DOCUMENT SEGMENT.
════════
Oh, yes, for sure. I always laugh when someone asks me why I made the conscious decision to have my characters use foul language. I'm like, um...that wasn't a decision. Don't people talk like that? ;) I definitely have an "older" demographic...for my first book at least!
Do you have an "imagined reader" you write to?
No, not really. I like to write the types of books that I love to read. I also like to read books that send me researching/googling and I hope my books do the same. So in that sense I hope my readers are people curious about other places/people/occupations/etc. But nothing specific in terms of age or location or anything else.
Hm—well that sort of brings us to your new novel, I’ll See You in Paris, which really just came out a few days ago, but it already has nearly 100 reviews on Goodreads. One reader said “Alternating chapters of 2001 and 1973 just don't work well because 2001 is boring, boring. I actually enjoyed the 1973 chapters and was relived to see them coming back to back about 3/4 of the way through. That saved the novel for me.”
The 1970s section is definitely supposed to be the meatier part of the story, with the present-day storyline as a wrapper around it. It's a way to connect different aspects of the story and make it more immediate--I was interested in comparing how our idea of war has changed from Vietnam, for example. So I'm not at all surprised when people connect more with the historical parts of the story. As I said, it's meatier, and longer as well. I think it’s about 2/3 or 3/4 the historical part and 1/3 to 1/4 the modern day.
════════
DATA BLOCK.
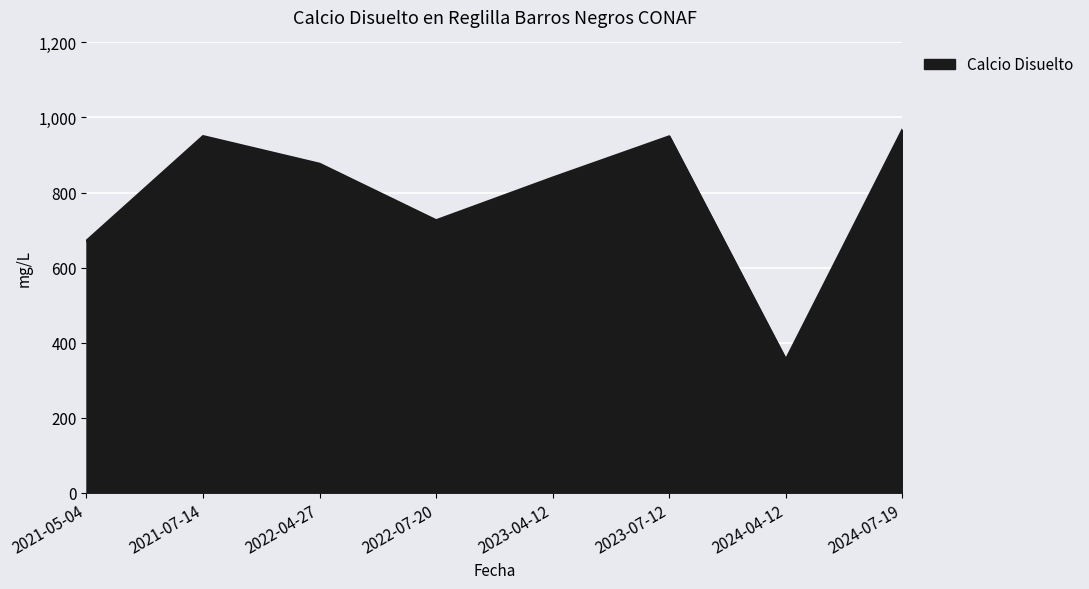

Count the number of categories in the chart.

8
════════
TASKS FOR THIS EXERCISE.
- A) In the interview, which two years do the alternating chapters of I'll See You in Paris cover?
- B) Extract everything in the interview from "Oh, yes, for" down to "or anything else.", word for word.

SOLUTIONS FOR EACH TASK.
- A) 2001 and 1973.

- B)
Oh, yes, for sure. I always laugh when someone asks me why I made the conscious decision to have my characters use foul language. I'm like, um...that wasn't a decision. Don't people talk like that? ;) I definitely have an "older" demographic...for my first book at least!
Do you have an "imagined reader" you write to?
No, not really. I like to write the types of books that I love to read. I also like to read books that send me researching/googling and I hope my books do the same. So in that sense I hope my readers are people curious about other places/people/occupations/etc. But nothing specific in terms of age or location or anything else.